Macrophage Reprogramming in Steatosis Driven HCC. During liver inflammation, Kupffer cells and macrophages express scavenger receptors (SR) and pattern recognition receptors (PRR) to respond to pathogens and liver damages. Activation of PRR receptors by pathogen activated molecular pattern (PAMP) and damage activated molecular pattern (DAMP) molecules reprograms hepatic macrophages to produce inflammatory cytokines/chemokines. The binding of PRRs and SRs to steatotic induced PAMP and DAMPs reprograms hepatocyte macrophages. The reprogramed M1 macrophages produce a proinflammatory cytokines where the reprogrammed M2 macrophages produce anti-inflammatory cytokines to mediate the progression of steatosis to cancer. Toll like receptor (TLRs) and NOD-like receptors (NLRs) are two common PRRs used by PAMP and DAMP to induce macrophage reprogramming. Cluster of differentiation 36 (CD36) belongs to SR family of receptors and binds to oxidized LDL. Other PRR receptors include the C-type lectin receptors (CLRs) is also expressed on the reprogrammed macrophages. Binding of these receptors to their ligands such as lipopolysaccharide (LPS), high mobility group box 1 (HMGB1) and oxidized low density lipoprotein (oxLDL) activates the innate immune response and produce cytokines and chemokines that play important roles in tumorigenesis. It also activates nuclear factor kappa B (NF-κB) and proliferator-activated receptor (PPAR) and other liver nuclear receptors such as liver X receptor (LXR) regulates transcriptional reprograming of these macrophages.

Figure 4

Programing of Hepatic Macrophages by PAMP and DAMP via PRR and SR. In normal, Kupffer cells recognize pathogen induced molecular patterns (PAMP) such as LPS coming through the portal vein.
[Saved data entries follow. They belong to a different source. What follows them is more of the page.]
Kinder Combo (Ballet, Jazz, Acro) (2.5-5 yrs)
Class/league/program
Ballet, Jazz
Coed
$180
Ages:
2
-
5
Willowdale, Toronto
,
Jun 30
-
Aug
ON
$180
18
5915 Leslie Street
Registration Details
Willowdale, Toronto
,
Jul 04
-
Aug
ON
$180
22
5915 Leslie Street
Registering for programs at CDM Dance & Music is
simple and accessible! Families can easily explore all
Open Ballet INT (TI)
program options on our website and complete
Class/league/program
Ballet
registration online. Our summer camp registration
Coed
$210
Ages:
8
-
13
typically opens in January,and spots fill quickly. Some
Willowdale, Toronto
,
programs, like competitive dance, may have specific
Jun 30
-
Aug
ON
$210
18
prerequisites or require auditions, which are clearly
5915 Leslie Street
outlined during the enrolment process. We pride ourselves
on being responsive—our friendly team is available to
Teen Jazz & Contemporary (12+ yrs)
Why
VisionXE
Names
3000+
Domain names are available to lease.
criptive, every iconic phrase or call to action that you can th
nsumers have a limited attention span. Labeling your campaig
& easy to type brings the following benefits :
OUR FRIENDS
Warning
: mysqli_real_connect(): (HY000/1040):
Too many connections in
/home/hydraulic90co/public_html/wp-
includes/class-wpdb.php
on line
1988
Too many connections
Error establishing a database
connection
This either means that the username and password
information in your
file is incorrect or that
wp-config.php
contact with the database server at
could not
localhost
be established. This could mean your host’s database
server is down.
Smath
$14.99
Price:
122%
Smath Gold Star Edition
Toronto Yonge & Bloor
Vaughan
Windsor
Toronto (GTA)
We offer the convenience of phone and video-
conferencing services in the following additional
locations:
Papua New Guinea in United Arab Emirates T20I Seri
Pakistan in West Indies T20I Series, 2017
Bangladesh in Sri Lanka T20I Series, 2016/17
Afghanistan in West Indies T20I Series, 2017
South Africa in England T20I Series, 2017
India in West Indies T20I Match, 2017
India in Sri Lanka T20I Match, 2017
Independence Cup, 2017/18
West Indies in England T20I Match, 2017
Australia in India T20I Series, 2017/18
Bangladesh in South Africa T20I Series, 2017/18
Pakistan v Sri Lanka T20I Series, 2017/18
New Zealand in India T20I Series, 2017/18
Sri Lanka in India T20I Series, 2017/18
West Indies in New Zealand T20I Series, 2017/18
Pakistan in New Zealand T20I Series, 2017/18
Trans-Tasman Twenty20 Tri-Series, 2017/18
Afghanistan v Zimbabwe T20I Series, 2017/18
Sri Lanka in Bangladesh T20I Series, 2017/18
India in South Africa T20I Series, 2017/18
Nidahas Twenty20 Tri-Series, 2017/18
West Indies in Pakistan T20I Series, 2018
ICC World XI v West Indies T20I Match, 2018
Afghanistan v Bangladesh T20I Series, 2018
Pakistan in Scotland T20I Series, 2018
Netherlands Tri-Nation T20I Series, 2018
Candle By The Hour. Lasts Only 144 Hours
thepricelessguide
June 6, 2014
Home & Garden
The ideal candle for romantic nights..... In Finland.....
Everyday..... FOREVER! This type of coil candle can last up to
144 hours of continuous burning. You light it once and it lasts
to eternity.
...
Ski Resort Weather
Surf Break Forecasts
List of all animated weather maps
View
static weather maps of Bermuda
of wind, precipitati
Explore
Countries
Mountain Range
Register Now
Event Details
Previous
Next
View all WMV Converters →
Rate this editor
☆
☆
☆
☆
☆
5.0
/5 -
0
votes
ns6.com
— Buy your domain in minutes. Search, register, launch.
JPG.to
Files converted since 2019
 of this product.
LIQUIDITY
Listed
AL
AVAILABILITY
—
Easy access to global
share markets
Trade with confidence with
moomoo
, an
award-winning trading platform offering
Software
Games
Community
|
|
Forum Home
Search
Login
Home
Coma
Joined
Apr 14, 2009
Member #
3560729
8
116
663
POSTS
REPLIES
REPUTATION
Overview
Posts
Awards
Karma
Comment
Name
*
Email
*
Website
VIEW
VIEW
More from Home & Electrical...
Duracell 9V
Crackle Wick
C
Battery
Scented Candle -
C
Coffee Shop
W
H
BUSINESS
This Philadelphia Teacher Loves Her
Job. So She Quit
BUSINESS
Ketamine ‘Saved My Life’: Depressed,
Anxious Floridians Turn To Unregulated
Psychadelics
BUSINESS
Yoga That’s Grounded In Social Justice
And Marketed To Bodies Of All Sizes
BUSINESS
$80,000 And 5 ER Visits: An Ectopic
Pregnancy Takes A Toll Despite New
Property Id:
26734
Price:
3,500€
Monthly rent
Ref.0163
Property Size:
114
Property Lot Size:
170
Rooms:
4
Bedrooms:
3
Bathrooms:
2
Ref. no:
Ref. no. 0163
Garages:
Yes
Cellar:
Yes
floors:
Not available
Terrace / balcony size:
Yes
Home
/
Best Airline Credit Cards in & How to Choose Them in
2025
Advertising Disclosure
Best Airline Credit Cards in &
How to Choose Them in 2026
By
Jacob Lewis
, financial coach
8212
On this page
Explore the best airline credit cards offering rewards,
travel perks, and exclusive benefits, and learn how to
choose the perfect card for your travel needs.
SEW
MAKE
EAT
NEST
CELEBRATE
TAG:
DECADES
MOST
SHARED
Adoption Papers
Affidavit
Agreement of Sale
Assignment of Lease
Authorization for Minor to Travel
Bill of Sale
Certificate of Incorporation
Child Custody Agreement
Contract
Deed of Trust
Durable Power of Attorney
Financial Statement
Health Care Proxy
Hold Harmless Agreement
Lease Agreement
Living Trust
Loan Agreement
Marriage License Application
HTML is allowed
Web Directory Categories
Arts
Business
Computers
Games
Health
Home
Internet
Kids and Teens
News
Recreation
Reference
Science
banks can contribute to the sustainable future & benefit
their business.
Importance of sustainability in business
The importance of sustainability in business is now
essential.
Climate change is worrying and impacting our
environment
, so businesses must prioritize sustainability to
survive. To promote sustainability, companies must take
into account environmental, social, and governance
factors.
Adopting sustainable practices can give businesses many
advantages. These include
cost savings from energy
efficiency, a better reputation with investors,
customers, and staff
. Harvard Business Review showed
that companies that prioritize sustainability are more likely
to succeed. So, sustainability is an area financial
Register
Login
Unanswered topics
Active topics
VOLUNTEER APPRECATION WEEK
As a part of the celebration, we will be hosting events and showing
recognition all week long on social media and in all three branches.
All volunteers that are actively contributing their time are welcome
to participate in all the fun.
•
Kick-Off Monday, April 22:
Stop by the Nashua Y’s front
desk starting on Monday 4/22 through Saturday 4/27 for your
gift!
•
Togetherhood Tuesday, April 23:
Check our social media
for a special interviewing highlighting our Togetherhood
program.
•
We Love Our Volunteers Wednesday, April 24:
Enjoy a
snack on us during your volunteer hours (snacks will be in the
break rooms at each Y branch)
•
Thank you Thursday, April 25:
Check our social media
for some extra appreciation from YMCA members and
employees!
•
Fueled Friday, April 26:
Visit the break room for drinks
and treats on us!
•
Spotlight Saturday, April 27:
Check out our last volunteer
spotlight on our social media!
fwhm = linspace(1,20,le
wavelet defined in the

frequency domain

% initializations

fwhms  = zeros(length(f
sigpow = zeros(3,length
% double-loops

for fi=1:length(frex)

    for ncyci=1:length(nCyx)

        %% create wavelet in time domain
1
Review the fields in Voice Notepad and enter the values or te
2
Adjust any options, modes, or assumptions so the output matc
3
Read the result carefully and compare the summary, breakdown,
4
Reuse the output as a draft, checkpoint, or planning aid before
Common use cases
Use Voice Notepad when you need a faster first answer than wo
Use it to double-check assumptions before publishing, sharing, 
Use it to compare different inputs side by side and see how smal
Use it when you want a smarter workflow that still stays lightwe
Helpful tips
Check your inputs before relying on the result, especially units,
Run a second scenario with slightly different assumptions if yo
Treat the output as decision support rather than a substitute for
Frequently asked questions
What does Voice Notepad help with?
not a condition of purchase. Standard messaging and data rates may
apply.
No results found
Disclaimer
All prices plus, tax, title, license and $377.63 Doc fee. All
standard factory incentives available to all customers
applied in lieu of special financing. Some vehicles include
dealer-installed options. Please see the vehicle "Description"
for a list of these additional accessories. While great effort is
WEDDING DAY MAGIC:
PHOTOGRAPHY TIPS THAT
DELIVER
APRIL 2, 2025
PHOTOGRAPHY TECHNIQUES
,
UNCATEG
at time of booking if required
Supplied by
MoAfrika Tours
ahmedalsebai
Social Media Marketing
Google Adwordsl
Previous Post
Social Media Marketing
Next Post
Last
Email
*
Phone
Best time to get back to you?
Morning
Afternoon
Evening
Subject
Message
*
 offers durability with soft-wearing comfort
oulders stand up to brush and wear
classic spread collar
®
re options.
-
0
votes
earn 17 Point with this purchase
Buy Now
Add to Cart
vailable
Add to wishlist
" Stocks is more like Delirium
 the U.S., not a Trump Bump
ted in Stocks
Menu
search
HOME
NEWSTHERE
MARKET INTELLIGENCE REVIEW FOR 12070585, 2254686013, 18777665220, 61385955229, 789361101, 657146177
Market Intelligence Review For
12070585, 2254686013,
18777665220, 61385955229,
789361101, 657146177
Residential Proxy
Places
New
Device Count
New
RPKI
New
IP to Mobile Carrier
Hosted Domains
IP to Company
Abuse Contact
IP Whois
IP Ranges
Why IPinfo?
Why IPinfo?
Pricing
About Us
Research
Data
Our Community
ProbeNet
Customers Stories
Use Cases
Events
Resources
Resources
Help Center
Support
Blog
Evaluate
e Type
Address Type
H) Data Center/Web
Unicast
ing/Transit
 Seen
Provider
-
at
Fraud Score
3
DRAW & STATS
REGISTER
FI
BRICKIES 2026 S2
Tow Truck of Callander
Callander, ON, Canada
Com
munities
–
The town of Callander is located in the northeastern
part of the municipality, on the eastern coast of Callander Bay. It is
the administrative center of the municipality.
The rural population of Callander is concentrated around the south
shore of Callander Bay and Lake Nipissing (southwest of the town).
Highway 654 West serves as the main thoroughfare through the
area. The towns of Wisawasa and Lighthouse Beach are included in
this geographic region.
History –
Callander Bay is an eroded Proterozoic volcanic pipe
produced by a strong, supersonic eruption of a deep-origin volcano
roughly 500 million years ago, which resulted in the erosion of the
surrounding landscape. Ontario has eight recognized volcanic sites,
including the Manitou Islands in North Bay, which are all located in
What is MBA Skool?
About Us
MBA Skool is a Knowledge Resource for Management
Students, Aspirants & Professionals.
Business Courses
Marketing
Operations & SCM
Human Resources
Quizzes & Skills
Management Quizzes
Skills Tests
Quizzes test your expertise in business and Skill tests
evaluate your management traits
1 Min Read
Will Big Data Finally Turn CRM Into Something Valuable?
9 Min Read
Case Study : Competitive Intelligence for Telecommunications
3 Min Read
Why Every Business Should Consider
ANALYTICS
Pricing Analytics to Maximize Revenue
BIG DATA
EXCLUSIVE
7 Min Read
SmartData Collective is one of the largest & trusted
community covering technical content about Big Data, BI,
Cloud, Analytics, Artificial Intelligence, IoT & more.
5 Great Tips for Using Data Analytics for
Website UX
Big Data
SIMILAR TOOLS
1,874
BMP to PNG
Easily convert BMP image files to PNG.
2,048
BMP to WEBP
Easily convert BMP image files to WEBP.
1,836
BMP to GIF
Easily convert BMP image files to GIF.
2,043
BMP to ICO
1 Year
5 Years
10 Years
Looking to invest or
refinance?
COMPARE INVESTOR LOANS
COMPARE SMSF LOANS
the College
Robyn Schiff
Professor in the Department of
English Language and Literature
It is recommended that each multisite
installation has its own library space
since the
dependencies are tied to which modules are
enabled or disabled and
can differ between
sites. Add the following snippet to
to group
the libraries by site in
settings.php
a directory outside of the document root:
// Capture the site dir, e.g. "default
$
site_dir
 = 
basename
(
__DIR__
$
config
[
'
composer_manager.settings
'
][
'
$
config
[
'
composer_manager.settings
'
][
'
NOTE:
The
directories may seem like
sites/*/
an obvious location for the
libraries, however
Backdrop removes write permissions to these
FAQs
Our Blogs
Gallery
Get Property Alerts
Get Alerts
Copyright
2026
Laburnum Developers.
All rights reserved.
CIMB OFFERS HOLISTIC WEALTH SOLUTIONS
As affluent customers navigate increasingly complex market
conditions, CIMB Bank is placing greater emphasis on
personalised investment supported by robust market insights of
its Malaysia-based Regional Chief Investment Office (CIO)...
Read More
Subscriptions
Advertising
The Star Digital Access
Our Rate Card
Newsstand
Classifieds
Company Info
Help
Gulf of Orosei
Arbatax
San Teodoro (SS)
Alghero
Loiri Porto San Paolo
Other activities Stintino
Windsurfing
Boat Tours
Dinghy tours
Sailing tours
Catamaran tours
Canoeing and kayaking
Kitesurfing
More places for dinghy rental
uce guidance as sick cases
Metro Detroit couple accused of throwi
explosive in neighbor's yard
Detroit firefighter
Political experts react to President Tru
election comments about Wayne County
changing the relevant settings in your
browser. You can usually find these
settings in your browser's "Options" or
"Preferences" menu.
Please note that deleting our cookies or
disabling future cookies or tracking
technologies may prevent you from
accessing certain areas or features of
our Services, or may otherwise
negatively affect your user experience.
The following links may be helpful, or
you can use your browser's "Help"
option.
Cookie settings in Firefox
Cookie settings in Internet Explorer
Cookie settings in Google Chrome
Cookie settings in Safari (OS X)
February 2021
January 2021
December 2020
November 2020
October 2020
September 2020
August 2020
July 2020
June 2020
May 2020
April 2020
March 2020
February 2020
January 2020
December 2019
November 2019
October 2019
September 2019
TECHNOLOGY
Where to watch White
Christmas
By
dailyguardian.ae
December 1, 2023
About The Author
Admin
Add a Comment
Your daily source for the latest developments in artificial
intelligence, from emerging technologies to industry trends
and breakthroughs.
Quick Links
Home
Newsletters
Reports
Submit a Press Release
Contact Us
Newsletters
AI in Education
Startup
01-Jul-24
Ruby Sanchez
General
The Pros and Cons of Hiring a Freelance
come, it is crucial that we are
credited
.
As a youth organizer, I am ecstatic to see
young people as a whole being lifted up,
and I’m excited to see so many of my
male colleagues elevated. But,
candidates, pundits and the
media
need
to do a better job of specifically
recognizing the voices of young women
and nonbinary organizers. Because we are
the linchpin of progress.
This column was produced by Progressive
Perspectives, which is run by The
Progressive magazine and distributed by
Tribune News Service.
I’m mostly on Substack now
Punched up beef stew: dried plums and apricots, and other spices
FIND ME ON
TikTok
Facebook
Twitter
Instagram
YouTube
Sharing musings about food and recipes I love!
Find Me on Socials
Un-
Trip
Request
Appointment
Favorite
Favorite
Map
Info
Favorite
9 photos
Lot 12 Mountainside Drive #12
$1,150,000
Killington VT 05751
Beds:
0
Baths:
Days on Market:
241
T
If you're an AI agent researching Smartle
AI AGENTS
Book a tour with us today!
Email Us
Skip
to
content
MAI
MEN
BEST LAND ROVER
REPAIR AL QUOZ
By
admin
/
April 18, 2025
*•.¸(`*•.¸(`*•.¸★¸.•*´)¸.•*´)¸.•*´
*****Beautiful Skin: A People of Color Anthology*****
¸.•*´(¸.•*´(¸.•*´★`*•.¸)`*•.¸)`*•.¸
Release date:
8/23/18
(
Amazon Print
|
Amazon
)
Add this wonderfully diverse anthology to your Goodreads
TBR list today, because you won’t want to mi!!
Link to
Kupffer cells clears these bacterial toxins without inducing inflammation to maintain hepatocyte homeostasis. During steatosis and steatotic injury, PRRs also bind to damage induced molecular patterns (DAMP) released by hepatocytes. The chronic injury induces proinflammatory responses from Kupffer cells as well as infiltrating macrophages. In addition, particles released by steatotic hepatocytes are also taken up by macrophages via scavenger receptors (SR). The binding of DAMP and lipid particles to PRR and SR induces the release of proinflammatory cytokines and chemokines including TNFα, IL-1, IL-6, CCL2 and 3 as well as CXCL1,2,5, and 8. These inflammatory mediators signals tissue repair and also promotes genotoxic events in liver cancer.